» **PROBLEM 1**
Write out the passage on social media data below word for word, from "Census data and" to "using social media.".

################

5.3. Data Integration, Calibration, and Validation

The same standards of careful crosschecking, modeling, and testing for model sensitivity that have been developed for social science research should be applied to analyses using social media data. Strategies to account for sampling bias, comparison to authoritative data, and combining different lines of evidence to interpret data (i.e., triangulation) can help to make social media studies more robust.

Due to the inherent biases with social media, it is important to quantify the uncertainty in the data, to the extent possible, and distinguish between variation in the data that is attributable to inherent sample variability, and variation that is attributable to measurement error. When the desired study population is known, it is possible to account for sampling biases in the sampled population to some extent by comparing it to the known demographics of social media platform users. For example, Keeler et al. [24] used Flickr photographs of lakes to examine lake visitation in Iowa and Minnesota, and compared the demographics of survey respondents from a previous study on Iowa lake visitors to the worldwide population of Flickr users to identify potential biases in Flickr users visiting Iowa lakes. Although demographic information about the sample population is generally unknown, it is often possible to infer information such as where users live based on the centroid of the locations of their posts [36]. Some researchers also identify types of users or stakeholders, based on the content of their posts or their stated affiliation [34,64,85]. As different social media platforms have different user groups, combining data from different platforms into a single analysis can also reduce the overall bias in the sample [117].

Census data and other types of authoritative data can help to account for geographic bias in social media datasets as well. A simple approach would be to map the locations of social media posts and compare the densities of observations to authoritative data on where people are, such as population estimates from official censuses or data on tourism or transportation routes. Researchers can use this information to weight data from high-population areas more than others in analyses [36] or test the sensitivity of models to population estimates or the density of social media users across space [66]. When examining observations related to a particular topic, comparing the spatial distribution of those observations to social media observations overall could also account for geographic biases (i.e., observation error) in where people are using social media.

In addition to census data, other authoritative datasets can validate findings from social media analyses. This strategy can provide more robust conclusions and, when the findings align, increased confidence in the use of social media data as a proxy for authoritative data sources. For example, studies using the number of social media posts in different locations have found strong concordance with on-site data collection on the number of visitors to recreation areas [24,71]. Other studies have also found concordance between tweets referring to smoke from wildfires and Environmental Protection Agency (EPA) air quality monitoring data [57] and between Flickr photos relating to Hurricane Sandy and atmospheric pressure measurements from National Oceanic and Atmospheric Administrations (NOAA’s) Automated Surface Observing System [52]. These findings provide evidence that social media data can act as useful sensors in areas without authoritative data collection, and thus can be used to scale research up to larger study areas. A promising future direction for social media research with respect to SES research would be working backwards from conventional data sources to derive an expected distribution of observations and comparing these to observations from social media data to identify gaps in data collection.

################

» **PROBLEM 2**
Show each line of the records below that contains the string "between". Case matters.

################

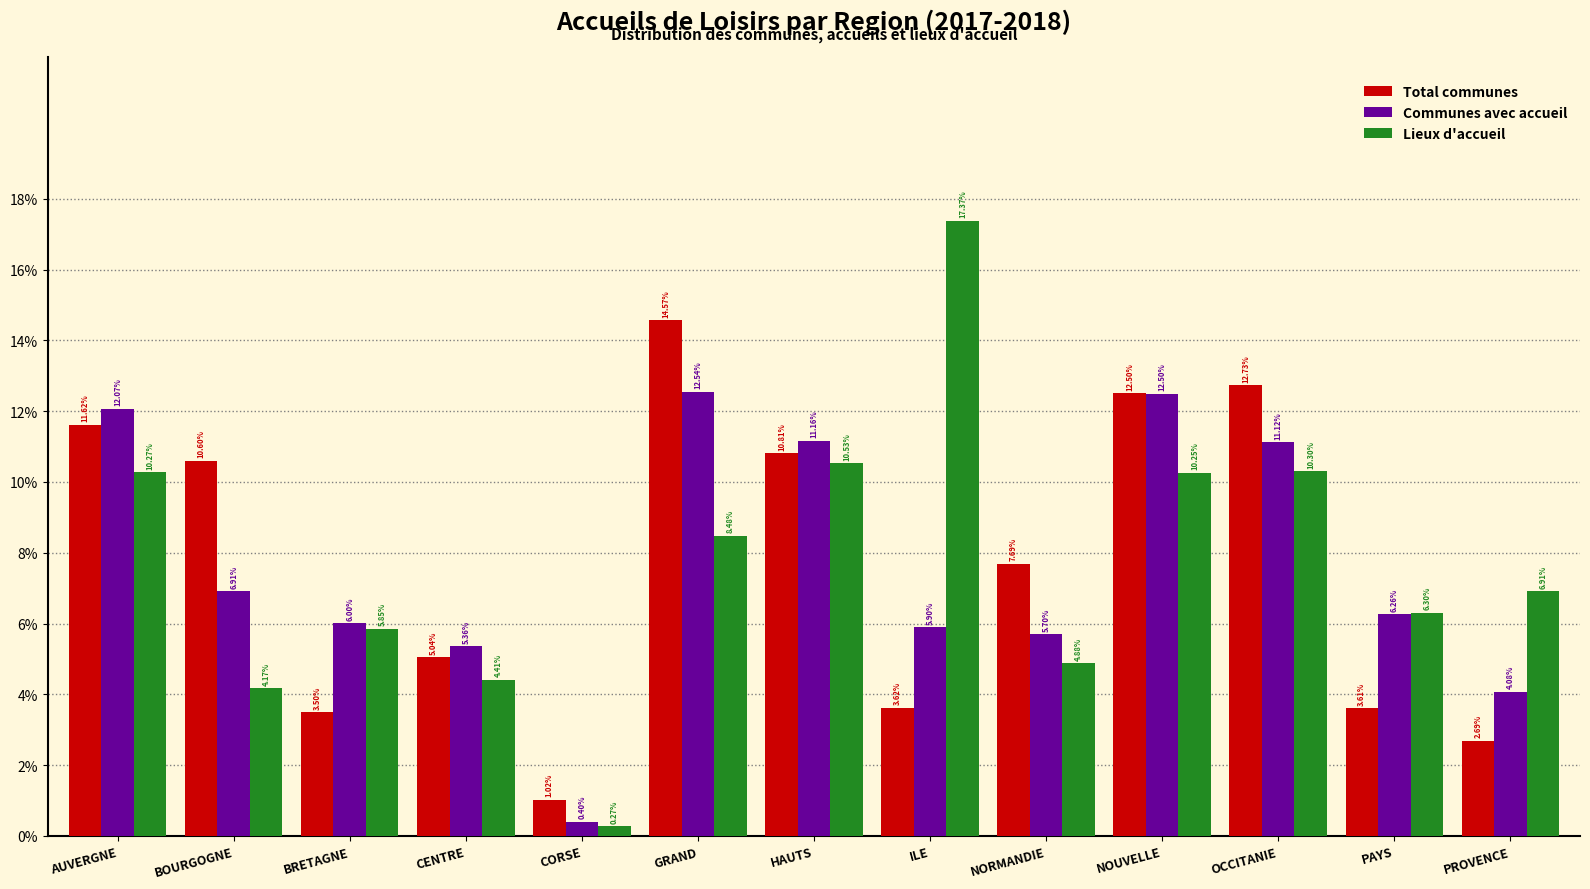

Does the chart contain stacked bars?

No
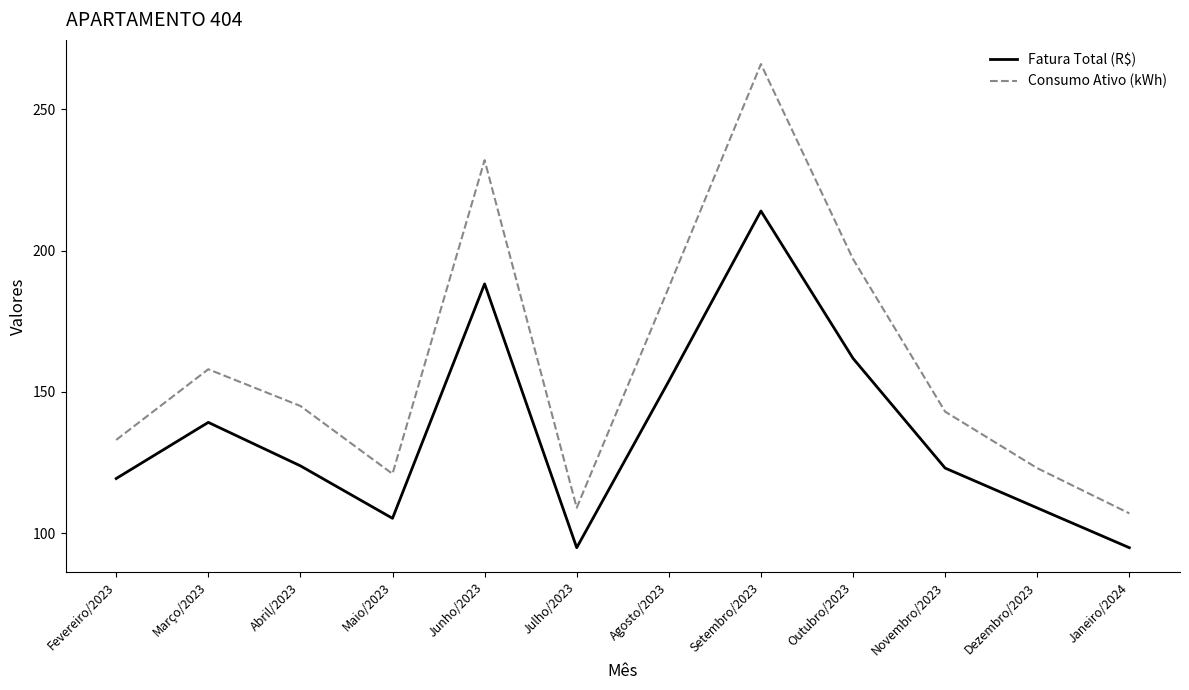

What is the difference between the second highest and second lowest values in the Consumo Ativo (kWh) series?

123.0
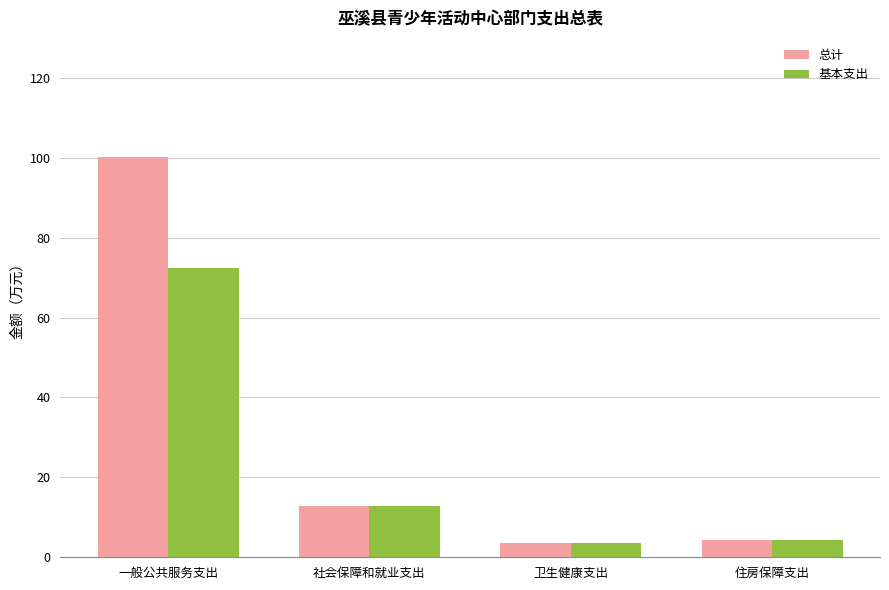

How many groups of bars are there?

4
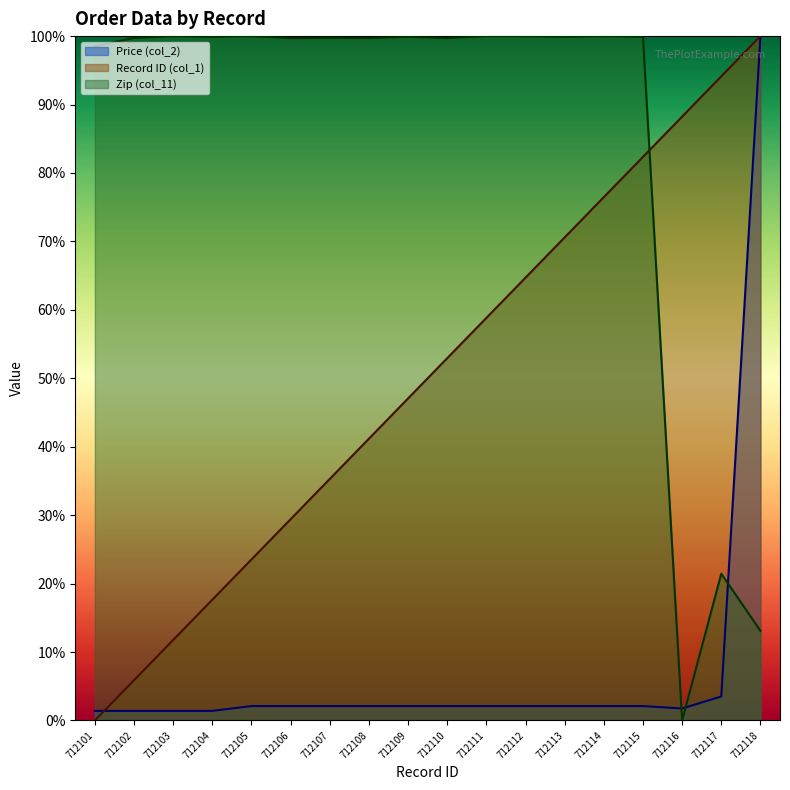

What is the difference between the second highest and minimum values in the Record ID (col_1) series?

94.1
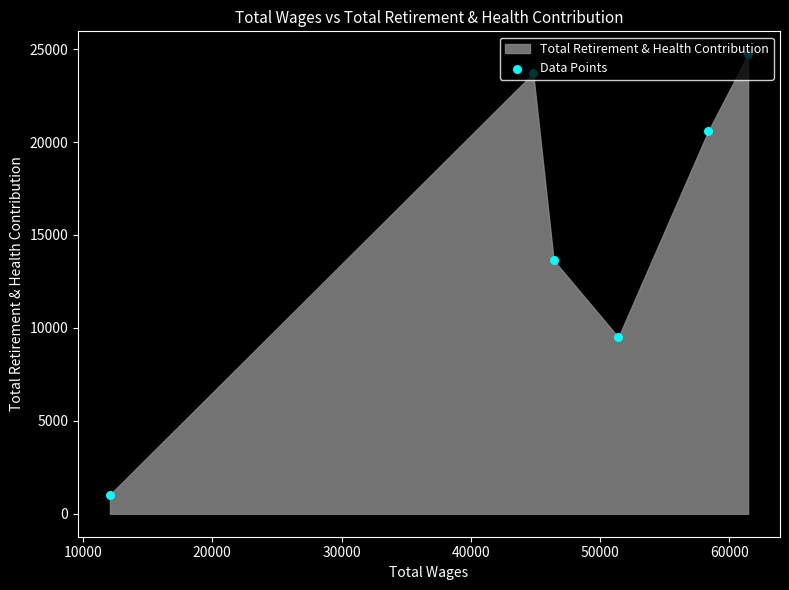

Approximately how many times larger is the value at 50000 compared to 10000?

1.0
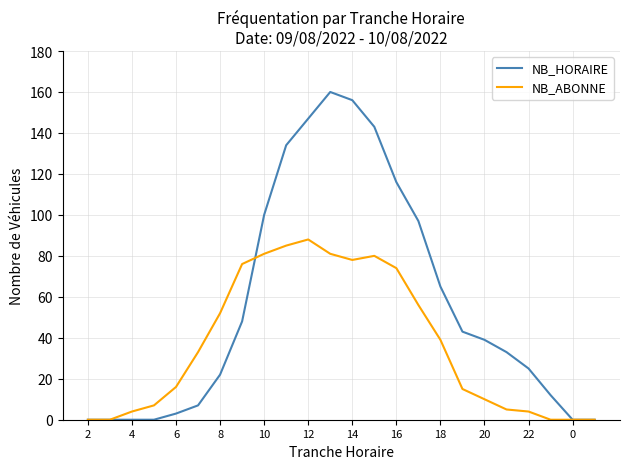

Which series has the largest range (max minus min)?

NB_HORAIRE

################

» **EXPECTED OUTPUT 1**
Census data and other types of authoritative data can help to account for geographic bias in social media datasets as well. A simple approach would be to map the locations of social media posts and compare the densities of observations to authoritative data on where people are, such as population estimates from official censuses or data on tourism or transportation routes. Researchers can use this information to weight data from high-population areas more than others in analyses [36] or test the sensitivity of models to population estimates or the density of social media users across space [66]. When examining observations related to a particular topic, comparing the spatial distribution of those observations to social media observations overall could also account for geographic biases (i.e., observation error) in where people are using social media.

» **EXPECTED OUTPUT 2**
What is the difference between the second highest and second lowest values in the Consumo Ativo (kWh) series?
What is the difference between the second highest and minimum values in the Record ID (col_1) series?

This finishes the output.